The hardest thing is to realize that, over time, we ourselves become that truculent master. We put the same carrot, every morning, to force us to pull a cart that is not even ours. But we do not do it because we are ready and determined to participate actively in our lives, but because that is how we have been educated, to live motivated from the outside.

We are the past, the present and the future simultaneously, we are part of what creates and destroys, a fragment of time, a piece of eternity. On that dirt road in the middle of the mountains, I was aware that I was in the here and now, as something beautiful. The following days I felt like a baby and like an old woman; so fresh, full of life, innocent and at the same time tired, limited as if something inside me had expired and I had to renew it. I was changing inside, and my bodily experiences reflected that transition to an inner experience that I had been searching for the world, without knowing it, and that I would have had to search within myself.

At first, I was afraid, but to the extent that I accepted these sensations, I recognized that I was happy; my body became aware of itself, I turned to see and my consciousness saw it, it was like two beings who meet for the first time despite having known all their lives. I saw myself, in my littleness, with so much love and tenderness, as who sees you and makes you discover in you the things you love, and that's why you love him.
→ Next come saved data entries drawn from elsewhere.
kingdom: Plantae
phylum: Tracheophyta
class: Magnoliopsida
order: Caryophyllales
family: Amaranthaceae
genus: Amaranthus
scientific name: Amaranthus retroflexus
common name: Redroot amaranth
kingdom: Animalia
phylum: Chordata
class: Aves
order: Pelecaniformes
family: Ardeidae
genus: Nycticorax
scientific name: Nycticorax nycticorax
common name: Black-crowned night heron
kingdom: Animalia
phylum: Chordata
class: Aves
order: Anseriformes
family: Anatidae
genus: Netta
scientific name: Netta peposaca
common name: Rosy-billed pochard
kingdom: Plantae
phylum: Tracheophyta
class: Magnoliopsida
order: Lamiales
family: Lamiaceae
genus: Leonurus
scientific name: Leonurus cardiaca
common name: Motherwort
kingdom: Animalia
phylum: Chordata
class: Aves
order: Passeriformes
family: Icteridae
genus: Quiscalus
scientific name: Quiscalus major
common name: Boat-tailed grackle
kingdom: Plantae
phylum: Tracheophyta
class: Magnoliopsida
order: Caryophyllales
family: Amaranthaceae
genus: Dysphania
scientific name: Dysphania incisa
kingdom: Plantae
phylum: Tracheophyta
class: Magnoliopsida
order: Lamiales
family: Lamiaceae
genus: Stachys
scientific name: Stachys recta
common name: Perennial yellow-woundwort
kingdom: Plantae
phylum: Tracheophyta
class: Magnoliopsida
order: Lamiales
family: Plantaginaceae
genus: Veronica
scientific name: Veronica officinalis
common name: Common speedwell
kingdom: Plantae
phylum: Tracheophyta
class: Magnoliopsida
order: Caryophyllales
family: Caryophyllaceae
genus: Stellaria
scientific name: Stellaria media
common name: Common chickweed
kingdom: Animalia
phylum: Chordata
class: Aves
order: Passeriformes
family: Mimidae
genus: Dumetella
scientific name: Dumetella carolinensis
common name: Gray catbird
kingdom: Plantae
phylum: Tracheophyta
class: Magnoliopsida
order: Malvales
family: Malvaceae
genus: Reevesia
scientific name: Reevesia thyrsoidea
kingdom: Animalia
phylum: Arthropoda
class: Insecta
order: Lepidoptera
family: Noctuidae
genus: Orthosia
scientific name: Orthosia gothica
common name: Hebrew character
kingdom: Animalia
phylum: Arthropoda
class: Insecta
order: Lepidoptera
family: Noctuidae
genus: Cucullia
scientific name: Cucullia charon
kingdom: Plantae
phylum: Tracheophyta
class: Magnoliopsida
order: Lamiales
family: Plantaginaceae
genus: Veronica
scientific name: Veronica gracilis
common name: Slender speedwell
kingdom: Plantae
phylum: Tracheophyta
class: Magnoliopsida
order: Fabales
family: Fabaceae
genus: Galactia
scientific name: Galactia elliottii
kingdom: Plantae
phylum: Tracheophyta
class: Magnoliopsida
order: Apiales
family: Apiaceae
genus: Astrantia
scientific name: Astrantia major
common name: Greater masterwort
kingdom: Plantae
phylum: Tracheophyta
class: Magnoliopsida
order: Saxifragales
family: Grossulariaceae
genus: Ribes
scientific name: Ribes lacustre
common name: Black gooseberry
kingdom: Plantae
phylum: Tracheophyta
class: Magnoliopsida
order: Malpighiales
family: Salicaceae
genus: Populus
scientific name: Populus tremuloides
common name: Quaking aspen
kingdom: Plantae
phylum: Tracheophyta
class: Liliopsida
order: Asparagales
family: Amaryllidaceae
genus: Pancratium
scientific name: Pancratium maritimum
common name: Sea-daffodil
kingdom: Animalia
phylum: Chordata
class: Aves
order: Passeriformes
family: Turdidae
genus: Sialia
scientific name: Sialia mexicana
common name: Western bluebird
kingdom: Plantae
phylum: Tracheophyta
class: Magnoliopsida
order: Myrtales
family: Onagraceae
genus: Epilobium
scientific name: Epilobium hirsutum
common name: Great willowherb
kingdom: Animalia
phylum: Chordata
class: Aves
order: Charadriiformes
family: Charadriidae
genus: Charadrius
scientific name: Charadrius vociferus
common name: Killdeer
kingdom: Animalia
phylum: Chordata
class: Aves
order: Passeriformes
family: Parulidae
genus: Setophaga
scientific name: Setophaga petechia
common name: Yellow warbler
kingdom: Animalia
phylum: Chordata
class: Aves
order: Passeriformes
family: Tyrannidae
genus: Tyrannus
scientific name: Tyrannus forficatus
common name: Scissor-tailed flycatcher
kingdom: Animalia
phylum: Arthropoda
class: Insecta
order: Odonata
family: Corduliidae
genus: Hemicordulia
I understood that there was no need to make long trips or to have idyllic relationships, I did not need a perfect family or work justifications, nothing and no one to justify me as important or valuable. The road to Santiago, my metaphor, was really a latent heart, a rhythm that helps me to move towards the here and now, palpable and practical. This gave me a point of reference that I use in my life, when I feel separated as if I were a guest, a stranger, distracted all the time, dealing with all kinds of slopes, without planting at the moment I am, including all behaviors with which I compensate for not fulfilling or satisfying family friends and even strangers and their ideas of what I should be or do, those voices that direct me as Echoes, of what was then and there. Those voices that have an existence (memories, family memories, customs, ideas, fantasies, longings), that are reflected in the walls of our mind and affect us more than we think, these echoes are invaluable as information, as the voice of the experience, not as implacable voice of command that directs our life and work, is our responsibility to listen and refine what and how to use the information.

I decided that my Camino de Santiago would begin in everything that distracted me from life, from here and now , until the moment when I managed to align myself with the present. I had finally understood that when I define my path, I can move freely towards a broader, more dynamic, more human story, participating in the immediate instant with greater abundance and generosity.

At nightfall on the mountains of Catalonia, I experienced the divine symphony in which we all participate. Each of us is a sound and silence of the orchestra of the universe, a rhythm that is part of a whole. Very aware of the opportunity to learn to live in harmony with that divine musical flow. Let us take our place in the universe, as individuals and as a species. We have no idea where we come from or where we are going, but we anticipate it and from there in that abundance in our interior there is a compass that guides us. That is the path to full existence, each one is a trace.